§ **ASSIGNMENT**
In the part of the records that opens with the line containing "<characters>1. Tom: Main" and runs to the end of the records, can you change "valise" to "satchel" and give that part back with nothing else altered?

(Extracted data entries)
========
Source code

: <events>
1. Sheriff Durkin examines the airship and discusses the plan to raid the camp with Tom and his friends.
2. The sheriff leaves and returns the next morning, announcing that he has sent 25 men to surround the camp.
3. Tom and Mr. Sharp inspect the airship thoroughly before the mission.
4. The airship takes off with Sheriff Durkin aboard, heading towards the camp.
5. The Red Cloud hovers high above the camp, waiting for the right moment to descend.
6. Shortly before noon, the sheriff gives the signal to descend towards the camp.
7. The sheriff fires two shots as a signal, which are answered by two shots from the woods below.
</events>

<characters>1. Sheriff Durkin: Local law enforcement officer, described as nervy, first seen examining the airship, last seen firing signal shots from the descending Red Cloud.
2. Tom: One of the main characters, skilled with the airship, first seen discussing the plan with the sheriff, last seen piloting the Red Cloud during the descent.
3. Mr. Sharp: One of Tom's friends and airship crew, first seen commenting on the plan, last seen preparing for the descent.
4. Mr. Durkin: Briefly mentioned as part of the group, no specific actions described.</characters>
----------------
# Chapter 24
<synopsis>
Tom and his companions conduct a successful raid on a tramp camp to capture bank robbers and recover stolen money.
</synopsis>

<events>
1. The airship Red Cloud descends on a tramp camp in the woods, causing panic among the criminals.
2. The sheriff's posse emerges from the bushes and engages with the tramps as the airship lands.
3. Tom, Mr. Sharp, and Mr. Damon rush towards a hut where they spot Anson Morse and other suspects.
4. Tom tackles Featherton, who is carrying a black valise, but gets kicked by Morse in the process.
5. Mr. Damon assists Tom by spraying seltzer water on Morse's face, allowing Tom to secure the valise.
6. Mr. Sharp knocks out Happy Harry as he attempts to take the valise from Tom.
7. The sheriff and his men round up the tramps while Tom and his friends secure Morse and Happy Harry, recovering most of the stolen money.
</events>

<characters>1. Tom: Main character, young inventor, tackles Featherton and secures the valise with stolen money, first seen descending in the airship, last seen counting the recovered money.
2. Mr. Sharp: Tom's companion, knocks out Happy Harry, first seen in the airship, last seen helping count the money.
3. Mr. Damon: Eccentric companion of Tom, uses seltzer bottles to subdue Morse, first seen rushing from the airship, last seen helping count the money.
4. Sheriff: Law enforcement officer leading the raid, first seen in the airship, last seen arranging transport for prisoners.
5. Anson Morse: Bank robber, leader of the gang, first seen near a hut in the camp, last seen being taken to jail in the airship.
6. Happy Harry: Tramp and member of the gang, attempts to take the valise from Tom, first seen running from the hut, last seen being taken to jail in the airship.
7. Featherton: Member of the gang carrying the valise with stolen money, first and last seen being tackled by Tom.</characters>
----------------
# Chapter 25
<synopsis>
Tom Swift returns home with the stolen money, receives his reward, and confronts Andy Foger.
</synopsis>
========
§ **SOLUTION BELOW**
<characters>1. Tom: Main character, young inventor, tackles Featherton and secures the satchel with stolen money, first seen descending in the airship, last seen counting the recovered money.
2. Mr. Sharp: Tom's companion, knocks out Happy Harry, first seen in the airship, last seen helping count the money.
3. Mr. Damon: Eccentric companion of Tom, uses seltzer bottles to subdue Morse, first seen rushing from the airship, last seen helping count the money.
4. Sheriff: Law enforcement officer leading the raid, first seen in the airship, last seen arranging transport for prisoners.
5. Anson Morse: Bank robber, leader of the gang, first seen near a hut in the camp, last seen being taken to jail in the airship.
6. Happy Harry: Tramp and member of the gang, attempts to take the satchel from Tom, first seen running from the hut, last seen being taken to jail in the airship.
7. Featherton: Member of the gang carrying the satchel with stolen money, first and last seen being tackled by Tom.</characters>
----------------
# Chapter 25
<synopsis>
Tom Swift returns home with the stolen money, receives his reward, and confronts Andy Foger.
</synopsis>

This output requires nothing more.